== Work task ==
Report each line in the material below that contains the word "chair", copying it word for word.

The data section start

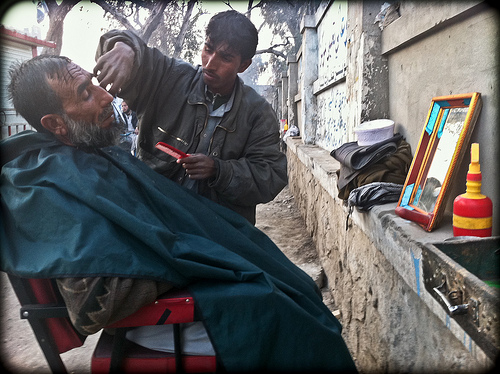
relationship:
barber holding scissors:
[92, 10, 288, 227] [88, 73, 128, 123]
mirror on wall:
[396, 89, 483, 233] [277, 1, 499, 372]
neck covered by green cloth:
[51, 117, 120, 160] [53, 137, 282, 292]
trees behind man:
[19, 2, 308, 131] [99, 10, 344, 227]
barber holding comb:
[92, 10, 288, 227] [155, 140, 186, 159]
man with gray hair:
[0, 54, 217, 358] [4, 50, 129, 149]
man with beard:
[0, 54, 217, 358] [58, 112, 130, 150]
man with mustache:
[0, 54, 217, 358] [88, 105, 118, 122]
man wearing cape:
[0, 54, 217, 358] [7, 132, 363, 372]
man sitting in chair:
[0, 54, 217, 358] [4, 180, 242, 369]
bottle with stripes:
[452, 142, 492, 235] [446, 185, 498, 235]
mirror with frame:
[393, 93, 483, 234] [389, 88, 483, 231]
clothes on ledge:
[328, 119, 412, 213] [287, 129, 483, 356]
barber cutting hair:
[92, 10, 288, 227] [108, 115, 128, 137]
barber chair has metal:
[2, 279, 218, 374] [32, 327, 57, 368]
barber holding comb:
[92, 10, 288, 227] [150, 132, 198, 164]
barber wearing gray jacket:
[92, 10, 288, 227] [133, 69, 295, 185]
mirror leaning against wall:
[393, 93, 483, 234] [405, 19, 492, 101]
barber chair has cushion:
[2, 133, 230, 370] [32, 277, 72, 347]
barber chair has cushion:
[2, 133, 230, 370] [88, 330, 208, 367]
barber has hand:
[93, 6, 288, 228] [178, 150, 213, 180]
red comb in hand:
[153, 137, 190, 162] [178, 150, 213, 180]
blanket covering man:
[5, 132, 313, 334] [13, 49, 300, 370]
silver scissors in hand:
[110, 102, 126, 127] [93, 43, 133, 93]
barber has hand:
[92, 10, 288, 227] [93, 43, 133, 93]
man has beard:
[0, 54, 217, 358] [82, 124, 124, 144]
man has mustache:
[0, 54, 217, 358] [102, 102, 114, 108]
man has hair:
[14, 58, 173, 368] [66, 114, 132, 151]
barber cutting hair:
[92, 10, 288, 227] [66, 114, 132, 151]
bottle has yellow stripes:
[454, 140, 484, 241] [433, 169, 496, 214]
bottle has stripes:
[454, 140, 484, 241] [454, 201, 477, 211]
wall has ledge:
[272, 125, 498, 371] [294, 144, 343, 188]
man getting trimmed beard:
[0, 54, 217, 358] [61, 119, 121, 148]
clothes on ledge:
[332, 112, 405, 210] [287, 129, 483, 356]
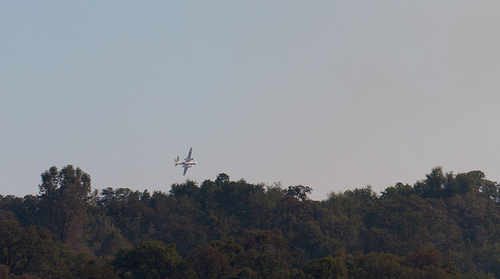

The data section end

== Result of this exercise ==
man sitting in chair:
barber chair has metal:
barber chair has cushion:
barber chair has cushion:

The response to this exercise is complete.